Uncertainty Management Flashcards
1
Q
UM Flow Chart
A
- UNCERTAINTY = Methodological/Statistical
- METHODOLOGICAL = Internal/External (RM)
- STATISTICAL = Descriptive/Inferential (STAT)
2
Q
UM in Research
A
- Psych research confronts the unknown/uncertain
- METHODOLOGICAL = how does theory basis/design/data collection reduce uncertainty?
- STATISTICAL = how do stat method analysis reduce uncertainty?
3
Q
Methodological Uncertainty
A
- Related to confidence that design/procedures allow for question to be answered; generally, we try to reduce this considering these sources:
- INTERNAL = what else might explain findings?
- EXTERNAL = to what extent are they true beyond this study?
4
Q
Internal Uncertainty
A
- Not all challenges can usually be resolved in 1 study; surveys/quasi-experiments leave residual IU about causal relationship between correlated variables
- Appropriate experiments address this.
5
Q
External Uncertainty
A
- Relates to researchers ability to generalise findings to non-experimental contexts.
- Most researchers tackle the same theory w/multiple methodology strategies, hence why papers report multiple studies.
6
Q
Reducing MU
A
- Choosing appropriate method
- Eliminating confounds/alternatives
- Controlling extraneous variables (“noise”)

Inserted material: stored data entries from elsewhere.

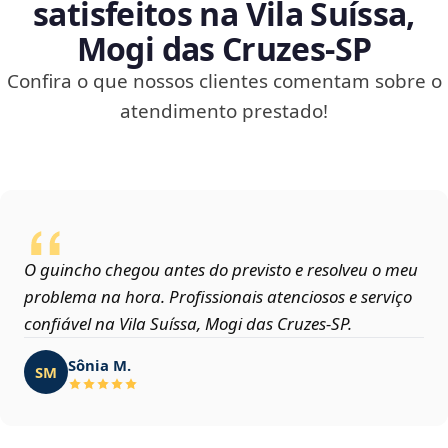
satisfeitos na Vila Suíssa,
Mogi das Cruzes‑SP
Confira o que nossos clientes comentam sobre o
atendimento prestado!
O guincho chegou antes do previsto e resolveu o meu
problema na hora. Profissionais atenciosos e serviço
confiável na Vila Suíssa, Mogi das Cruzes‑SP.
Sônia M.
SM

- Controlling internal validity threat
- Representative samples
7
Q
MU VS M-Validity
A
- Validity is a study quality and doesn’t change; MU refers to consumers so can change w/time/understanding.
- Psych debates affect MU retrospectively, not the validity of the time.
- MU can be reduced w/appropriate research practice, though hard to quantify so no agreed method.
8
Q
Statistical Uncertainty
A
- Opposite of MU; design/data don’t minimise it; there are methods to do so but are difficult; stats measures it.
- DESCRIPTIVE (not all pps give same response) or INFERENTIAL (not confident that only the IV affects DV)
9
Q
Descriptive Uncertanity
A
- When psychologists look at phenomenon, they make multiple observations which make multiple data batches.
- 20 pps will react differently to separation from a loved one; even studying 1 pp gives different reactions under various conditions; a sole description always has to be in doubt, expressed in stats via dispersion of central tendency; DU increases w/SD and variation.
10
Q
DU Sources
A
- Inter-individual differences (variation between pps)
- Intra-individual differences (variation within pps (over time))
- Measurement error (variation due to inconsistent measurement
11
Q
Inferential Uncertainty
A
- Research doesn’t just want to comment on the pps; it wants inferences on pops based on sample data (inferential stats).
- Affected by: SIGNAL (sample beh) NOISE (random variance) SAMPLE SIZE; all contribute to p-value; the higher it is, the more uncertainty there is about “genuine” effect not via randomisation
12
Q
Probability Statements (P-Values)
A
- How likely behaviour is due to randomisation.
- If the outcome isn’t due to randomisation (mind the design here), the phenomenon is the only explanation.
- Low prob = less IU and more confidence that the phenomenon is genuine (not a fluke).
13
Q
“Reducing” IU
A
- IU is more measured; if it was eradicated, the phenomenon was likely trivial as it would involve mundane fact (ie. every human has a brain) so a little IU gives the research weight
14
Q
STATSIG VS PSYCHSIG
A
- STATSIG (low IU) ISN’T PSYCHSIG; just because two means are STATSIG doesn’t mean they’re psychologically interesting
- hypothesis system questioned as STATSIG work prioritised, leading to trivial papers published
- “effect size” is common now to show irl importance of work
15
Q
Q1: How should uncertainty be measured?
A
- Practice always involves trade-offs/compromises; being sure about some things increases uncertainty in others.
- Eg. Reducing DU w/homogeneous sample increases EU of broader applicability; this is done via measurement of sensitivity/accuracy; relevance may be reduced since IRL beh is affected by extraneous variables so design is unrealistic; reduces ecological validity.